L'Oranais est sec, du chaume, des cactus géants en masse. Des palmiers excessivement hauts et sur lesquels, comme en Espagne, poussent deux ou trois feuilles dont une pointue au centre.
Arrivé à Oran avec l'ennui de n'avoir pu ouvrir ma valise, d'être dans ma sueur de la veille et de n'avoir pas un sou en poche. Un nègre me crie "Hôtel Victor" et empoigne ma valise. Je le laisse faire. L'Hôtel Victor m'a été signalé, je crois. J'explique à mon nègre l'ennui dans lequel je suis. J'ai un interlocuteur intelligent et d'une roublardise inquiétante. J'aurais préféré un nègre moins subtil. Celui-ci a l'air de me dire "bon, bon..., on sait, tu es sale, ta valise est bien belle, ne te fais pas prendre, c'est l'essentiel." J'ai cru remarquer que les gens de couleur assimilent mieux les vices que les qualités des blancs. Oran, Hôtel Victor : nouvel interrogatoire, je suis décidément louche avec ma mine poussiéreuse, fatiguée. On décide enfin de me trouver un serrurier. Deux heures d'attente ; il arrive enfin et je puis m'habiller proprement. Descente en ville à la recherche du port. Dans une ville maritime, ce sera toujours mon unique préoccupation : gagner le port. N'est-ce pas, d'ailleurs, plus intéressant qu'un fade monument ? Ici, il est loin et une course de quarante minutes dans du sable chauffé à blanc n'est pas un prix trop grand pour l'admirable coup d’œil dont je m'enthousiasme."
Fin du journal....
Dommage car le voyage n'est pas fini !
Heureusement on trouve ailleurs, dans les affaires d'ALO, un carnet où des notes ont été prises au fur et à mesure du voyage. La narration est moins littéraire mais nous permet de suivre la progression du peintre.
Deuxième journée à Blidah
"Courses inutiles au consulat espagnol. Pris un passeport pour la place (?), j'insiste pour la signature : c'est bien le diable que ces braves gens prennent cette petite peine après que j'en aie pris tant. Compagnie Transatlantique : des tas d'émigrants. poireau. Traînerie délicieuse dans le port, vu un magnifique effet de lumière ; essai à l'hôtel pour le reproduire : nul.

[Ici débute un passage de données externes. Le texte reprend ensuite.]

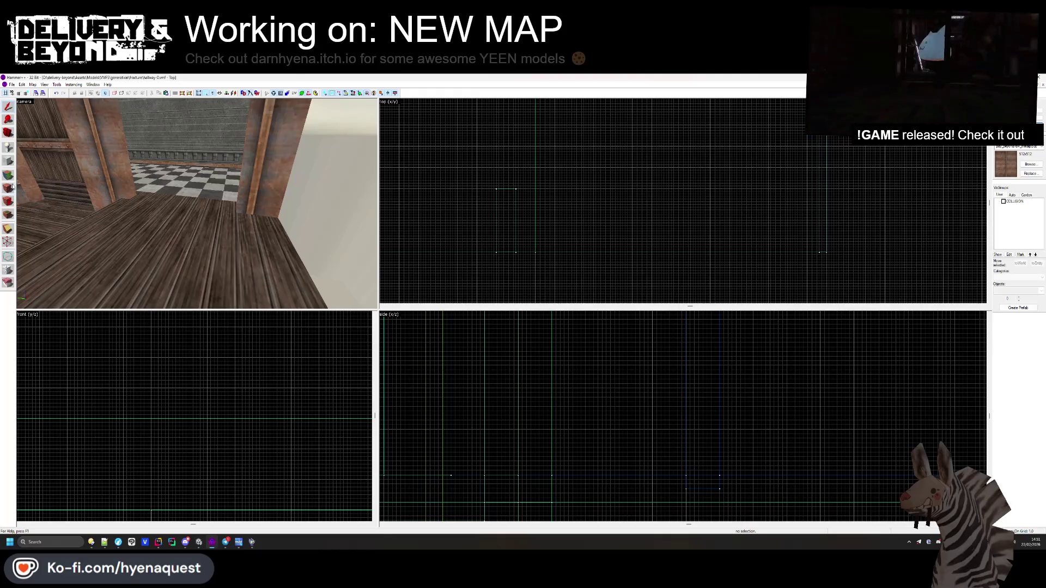
pyautogui.click(11, 188)
# - Fly to the doorway, leave face editing, and select the left pillar brush
pyautogui.press('w')
pyautogui.press('z')
pyautogui.press('w')
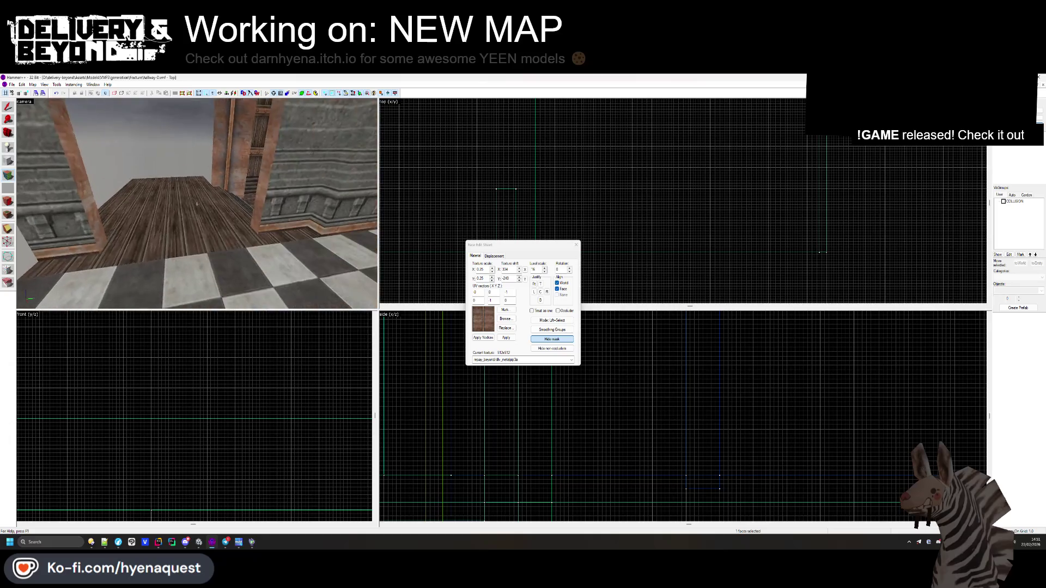
pyautogui.press('s')
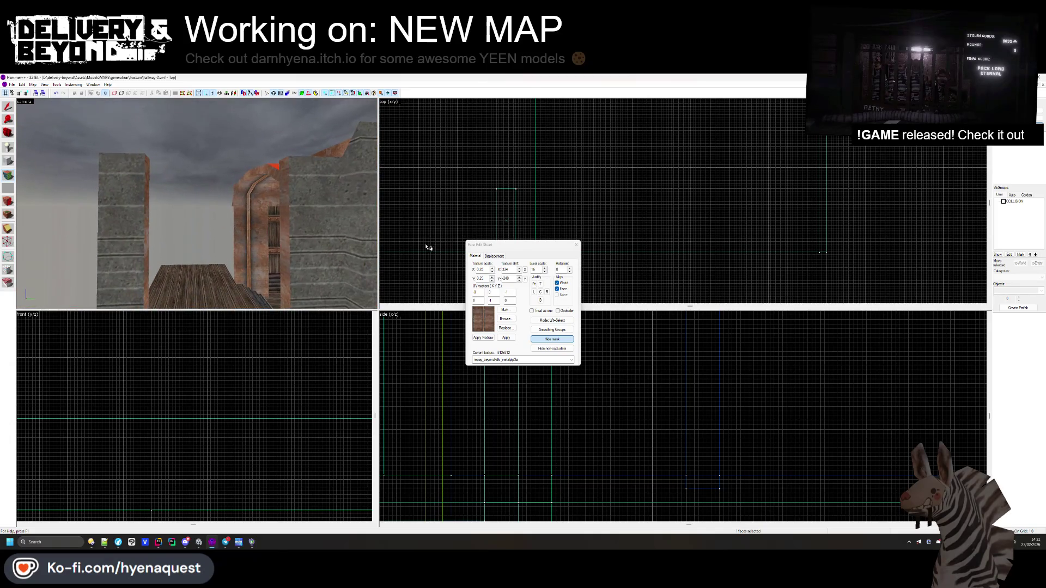
pyautogui.press('shift+s')
pyautogui.click(158, 195)
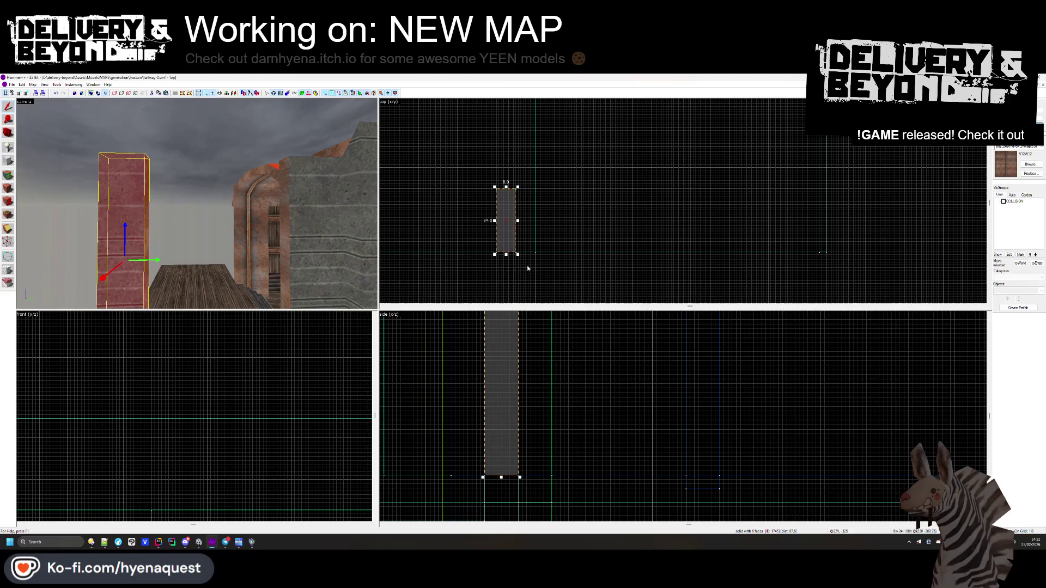
# - Draw a narrow OUTSIDE-textured block 80 units long in the Top view and create it
pyautogui.press('shift+b')
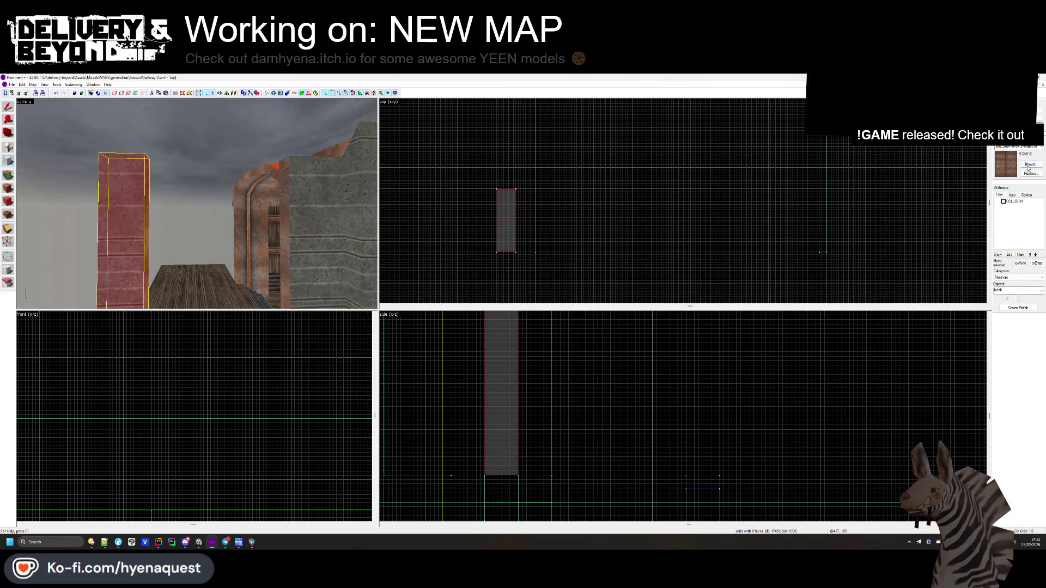
pyautogui.click(1029, 165)
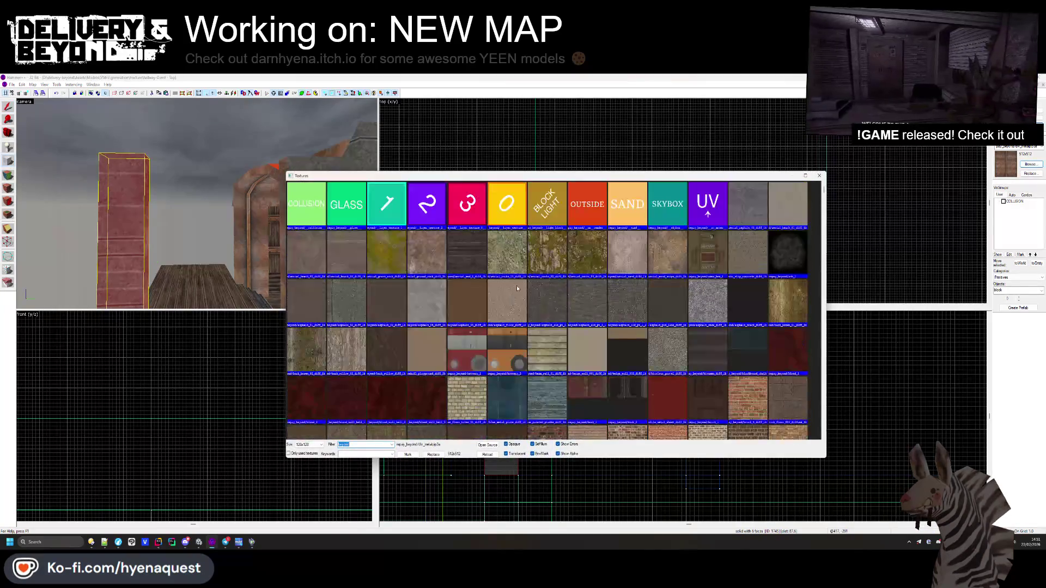
pyautogui.doubleClick(599, 218)
pyautogui.scroll(-5, 524, 187)
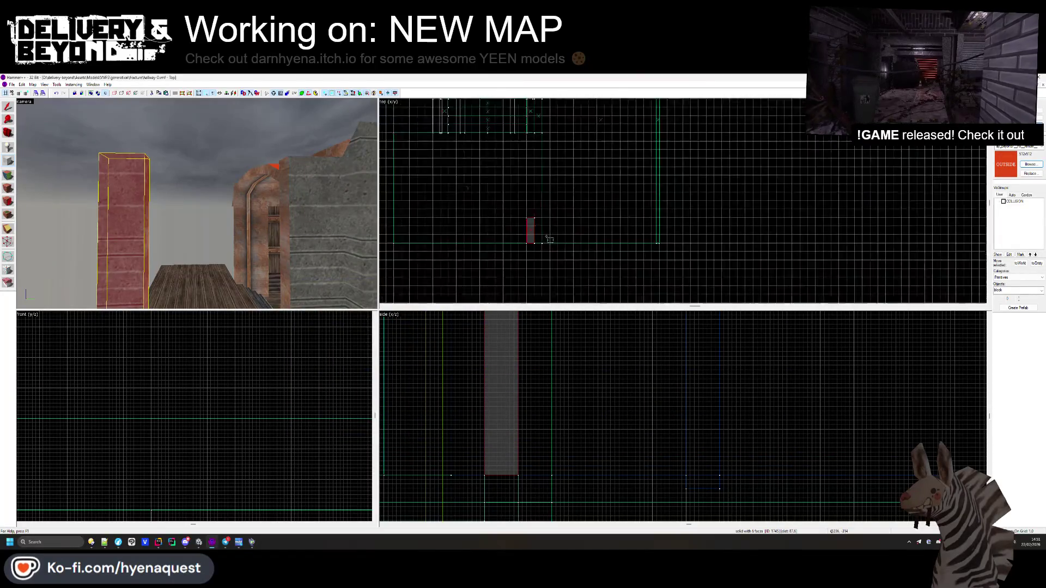
pyautogui.moveTo(535, 178); pyautogui.dragTo(548, 233)
pyautogui.scroll(1, 552, 171)
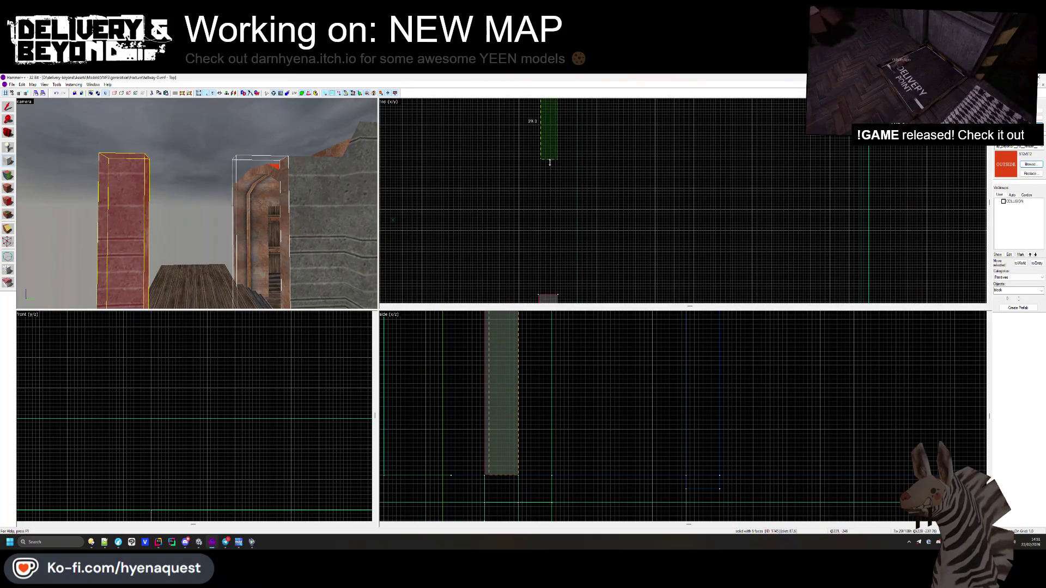
pyautogui.moveTo(549, 290); pyautogui.dragTo(549, 296)
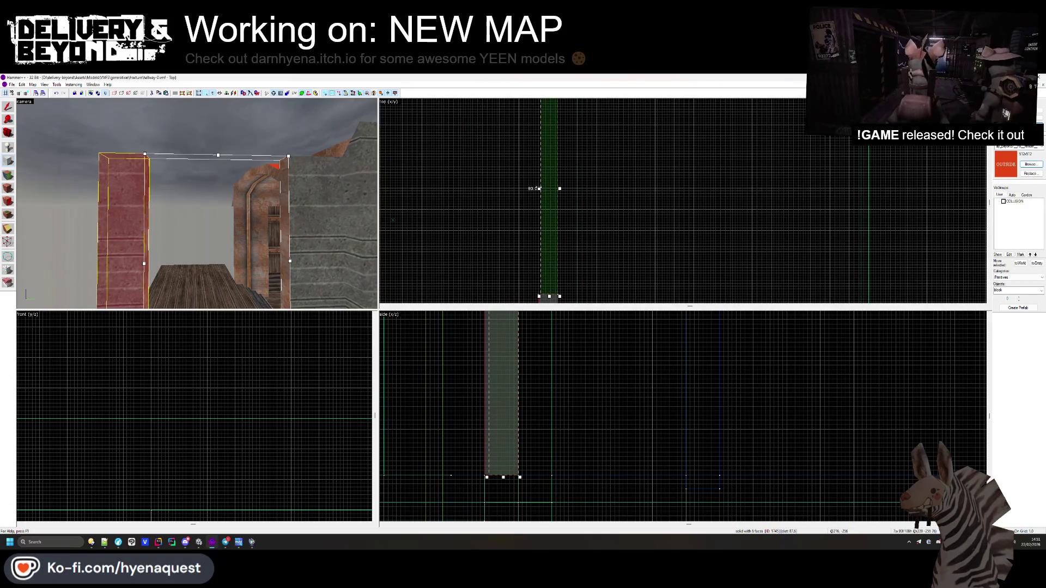
pyautogui.moveTo(560, 188); pyautogui.dragTo(556, 188)
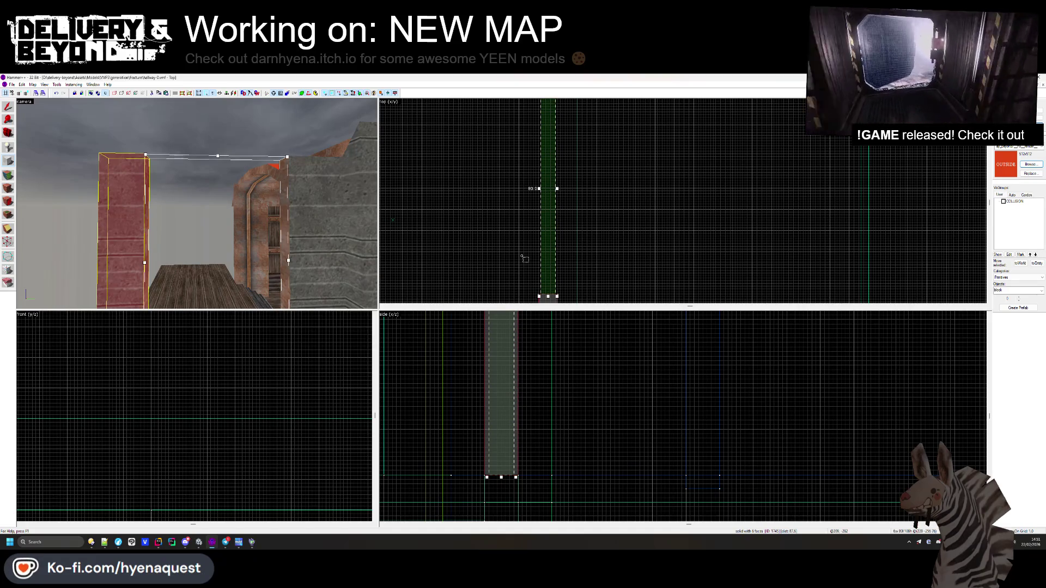
pyautogui.press('Return')
# - Raise the new block's bottom so it sits across the top of the doorway
pyautogui.click(12, 105)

Départ sur le "Duc d'Aumale", 11 h du soir - Courses lugubres dans l'orage parmi les tonneaux, les caisses, etc. D'énormes éclairs zèbrent le ciel entier d'un bout de l'horizon à l'autre. Les montagnes énormes qui entourent Oran s'illuminent et ciel merveilleux. Je songe tristement au non moins merveilleux mal de mer qui va me prendre. Le vent, l'orage et le "Duc d'Aumale" qui est haut, il y aura du roulis. De la pluie à Oran ! Tout à l'heure, au restaurant, les gens se sont levés de table pour regarder les premières gouttes. C'est sensationnel, il n'avait pas plu depuis mars et l'on n'attendait pas d'eau avant la Toussaint. Les souliers qu'on soigne tant sont tout crottés. À Oran aussi on cire et recire. C'est par désœuvrement que les gens se prêtent à cette cérémonie... on laisse prendre son pied et le tour est joué, ça blink, c'est deux sous. Il me semble, vu le nombre de gens bourgeoisement cossus qui se baladent en foule sur le cours, qu'il y aurait quelque chose à faire pour un artiste à Oran - Exposition, leçons en hiver... quelques mois à passer agréablement : j'écrirai à ce propos au consul de Belgique.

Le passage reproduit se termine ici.